How to Pay for Long Term Care Without Breaking the Bank

On average, individuals who reach the age of 65 years will need 2 to 3 years of long-term care over their lifetime. Care arrangements may vary from an informal family member or friend providing care in the home to an extended stay in a skilled nursing facility. Presently, it is reasonable to anticipate that assisted living or memory care will run roughly $4,500 – $5,500 per month while a skilled nursing facility will run about $6,000 – $7,000 per month. These significant costs are increasing by roughly 6% per year, creating a need to plan ahead to avoid becoming destitute.

Long-term care insurance should be considered by individuals as they approach retirement age. After age 60, the window to purchase long term care insurance begins to close as premiums increase along with the risk of developing a disqualifying medical condition. Alternatively, Medicaid benefits are available to help individuals pay for nursing home care while VA Pension benefits are available as a tax-free reimbursement to wartime veterans or un-remarried surviving spouses of wartime veterans who are spending money on recurring “medical or nursing services.” Both of these programs are vital resources to families who are struggling to pay for long term care; however, these programs require that a person be virtually destitute before benefits can be awarded.
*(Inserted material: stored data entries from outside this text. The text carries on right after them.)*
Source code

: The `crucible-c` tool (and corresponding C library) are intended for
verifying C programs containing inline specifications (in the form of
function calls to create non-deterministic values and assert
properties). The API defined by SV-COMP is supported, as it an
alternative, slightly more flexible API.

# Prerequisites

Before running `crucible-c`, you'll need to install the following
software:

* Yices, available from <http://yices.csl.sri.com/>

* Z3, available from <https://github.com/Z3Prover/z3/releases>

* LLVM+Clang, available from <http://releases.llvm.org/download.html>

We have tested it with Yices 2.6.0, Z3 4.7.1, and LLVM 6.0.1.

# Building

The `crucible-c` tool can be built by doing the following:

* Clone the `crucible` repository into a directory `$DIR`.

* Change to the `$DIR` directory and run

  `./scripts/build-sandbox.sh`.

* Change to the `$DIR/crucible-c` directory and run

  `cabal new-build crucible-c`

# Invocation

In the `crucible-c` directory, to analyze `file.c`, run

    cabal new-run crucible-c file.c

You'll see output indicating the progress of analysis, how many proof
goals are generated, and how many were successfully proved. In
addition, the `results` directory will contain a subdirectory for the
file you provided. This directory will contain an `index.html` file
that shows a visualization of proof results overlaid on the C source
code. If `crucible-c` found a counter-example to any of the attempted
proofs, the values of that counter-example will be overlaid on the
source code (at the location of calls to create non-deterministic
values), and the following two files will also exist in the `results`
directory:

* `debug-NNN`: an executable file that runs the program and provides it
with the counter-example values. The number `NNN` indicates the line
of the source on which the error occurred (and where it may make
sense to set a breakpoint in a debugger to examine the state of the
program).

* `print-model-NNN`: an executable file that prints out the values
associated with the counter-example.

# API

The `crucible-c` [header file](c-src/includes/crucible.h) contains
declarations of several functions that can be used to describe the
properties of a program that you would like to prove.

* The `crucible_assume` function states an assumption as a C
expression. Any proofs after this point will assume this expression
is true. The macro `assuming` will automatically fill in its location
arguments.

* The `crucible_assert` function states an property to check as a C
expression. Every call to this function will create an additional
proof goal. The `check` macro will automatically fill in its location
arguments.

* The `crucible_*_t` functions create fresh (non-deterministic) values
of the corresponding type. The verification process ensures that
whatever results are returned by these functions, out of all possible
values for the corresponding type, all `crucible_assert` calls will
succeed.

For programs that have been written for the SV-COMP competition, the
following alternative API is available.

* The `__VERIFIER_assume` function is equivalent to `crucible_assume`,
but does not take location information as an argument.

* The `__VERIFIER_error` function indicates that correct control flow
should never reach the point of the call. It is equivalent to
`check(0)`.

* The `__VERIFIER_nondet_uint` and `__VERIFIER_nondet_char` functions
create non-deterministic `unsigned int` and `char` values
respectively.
Individuals are often tempted to transfer assets to their children (or another third party) during life to avoid “spending down” assets on long term care expenses. Unfortunately, these transfers may result in a number of unintended consequences. First, such a transfer is irrevocable. Not only are the transferred assets now controlled by someone other than the donor, but they are also now subject to the recipient’s creditors, bankruptcy liens, divorce decrees, and court judgments. Furthermore, a transfer may forfeit the step-up in tax basis that typically occurs upon death for real estate, stocks, and other assets that grow in value over time. As a result, recipients may be subject to substantial capital gains tax liability when the assets are later sold. Finally, a transfer may result in a Medicaid penalty period being issued against someone who applies for Medicaid benefits within 5 years of transferring assets for less than fair market value.

An Irrevocable Elder Care Trust allows a client to shelter assets from being “spent down” for Medicaid or VA purposes without exposing assets to a beneficiary’s creditors. Furthermore, the client may retain control as Trustee while alive and able. In conclusion, long-term care expenses should be a primary concern for retirees and elderly individuals. It is essential to work with a competent financial advisor and elder law attorney to develop a strategy to preserve assets without forfeiting basis step-up, sacrificing control and flexibility, or trading one set of potential creditors for another.